Monday, 30 November 2015

Is it a new moon ...

.. or am I just menopausal ? Well, as I'm past all that and the skies are too overcast to spot the moon I can't be certain it's either . Boy am I in a bad mood though.

And whilst I'm at it, who for f***s sake invented predictive text or whatever the hell it's called on a computer. Did I want to write 'cretinous' instead of 'certain' in that last sentence ?

So, another weekend has been and gone. Eldest's 21st and it was all going swimmingly ( although how H would know , I wouldn't know, as he was pretty much absent throughout ) until that is I decided to hoover up some of the mess last night - the usual birthday detritus - confetti, discarded wrapping , birthday cake crumbs. As the men in our house wouldn't know where the hoover is kept, it's always up to me to clear up. The plug I unplugged to plug in the hoover is next to the plug for the router. Identical coloured plugs, leads etc. I managed to pull out the router plug which has rendered our entire internet connection redundant. In most households this would simply involve re-pluuging the router with the possible inconvenience of having to type in the password to re-connect. Not in our house. The thing is on its last legs and H decided to opt for the cheapskate budget package which means that you only have to sneeze for connection to be lost and remain lost for about a fortnight.

Whilst everyone goes into meltdown at my stupidity and I quote here " Nobody would be that stupid as to  unplug the wrong plug"  clearly nobody as stupid except for cretinous me of course , I'm left apologising for getting on with the housework ( on a Sunday evening I might add whilst everyone else is vegging out ). By this time, I am now held responsible for the most heinous crime and my pathetic apologies are falling on deaf ears. I have clearly ruined everyone's lives from H, who now can't watch the remaining 29 hours of tennis that he's sat glued to all weekend, to youngest son who is attempting his homework at 9pm on a Sunday evening having promised me that he'd got it all done on Friday before going ice skating, to a party and out for lunch ... on both days of the weekend.

This tirade of abuse is brought on apparently because H is stressed ( must be all that sport , beer and telly ) and I am hell-bent on spoiling everything for everyone and did I have ANY IDEA as to what a total moron I'd been.

I retired to bed, comforted the cat who is sick and needs to be taken to the vets today ( that'll be my job then as no-one else can be arsed and I partly work from home which obviously doesn't count as a proper job despite the fact that I have to do it 7 days a week ).

This morning, I'll be filling the fridge with food, cooking dinner for anyone who bothers to turn up despite the fact that I'll be out teaching until 8.30 tonight whilst stressed out H attends another party, loading and unloading the dishwasher/ washing machine/ tumble drier, emptying the bins, clearing debris from the boys rooms and generally wondering why I allow myself to be treated like a doormat/mug... oh and squeezing in a trip to the vets  in between my job which isn't really a proper job because I partly work from home.

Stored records

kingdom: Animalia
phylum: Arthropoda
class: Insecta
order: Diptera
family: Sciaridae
--
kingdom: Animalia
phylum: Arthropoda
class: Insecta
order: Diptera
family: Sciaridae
==
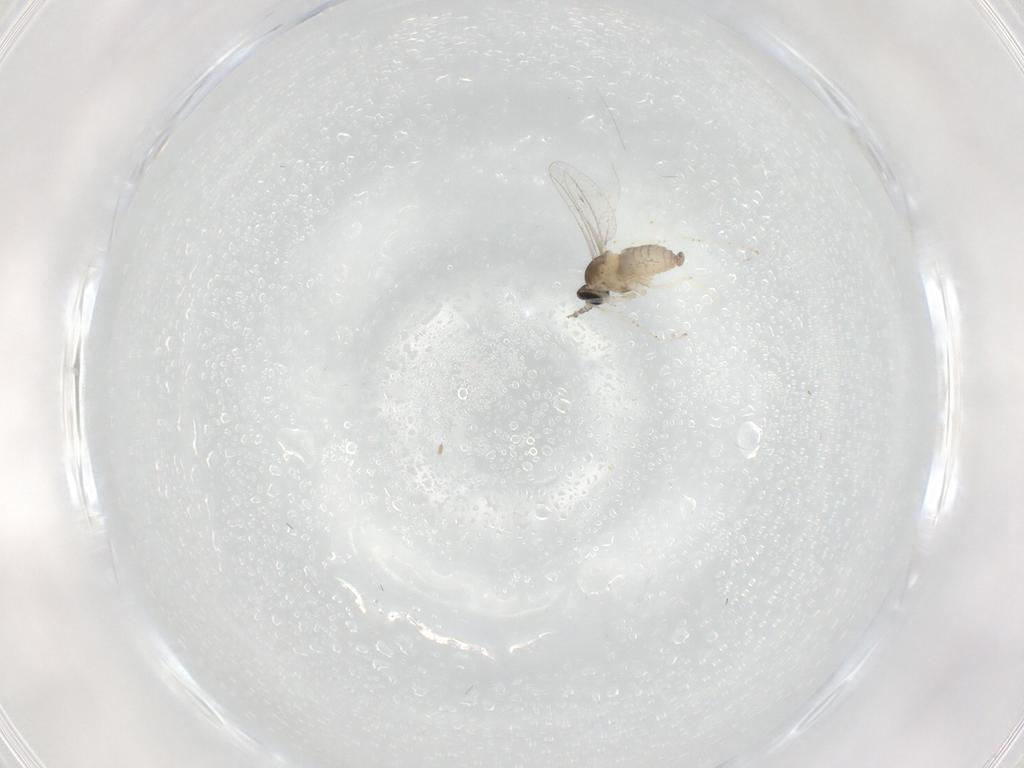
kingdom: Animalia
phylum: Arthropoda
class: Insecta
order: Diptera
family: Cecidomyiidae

*Required task*. From the blog post about the unplugged router, reproduce the passage starting with "This morning, I'll" and going on through "work from home.".

*Completed task*.
This morning, I'll be filling the fridge with food, cooking dinner for anyone who bothers to turn up despite the fact that I'll be out teaching until 8.30 tonight whilst stressed out H attends another party, loading and unloading the dishwasher/ washing machine/ tumble drier, emptying the bins, clearing debris from the boys rooms and generally wondering why I allow myself to be treated like a doormat/mug... oh and squeezing in a trip to the vets  in between my job which isn't really a proper job because I partly work from home.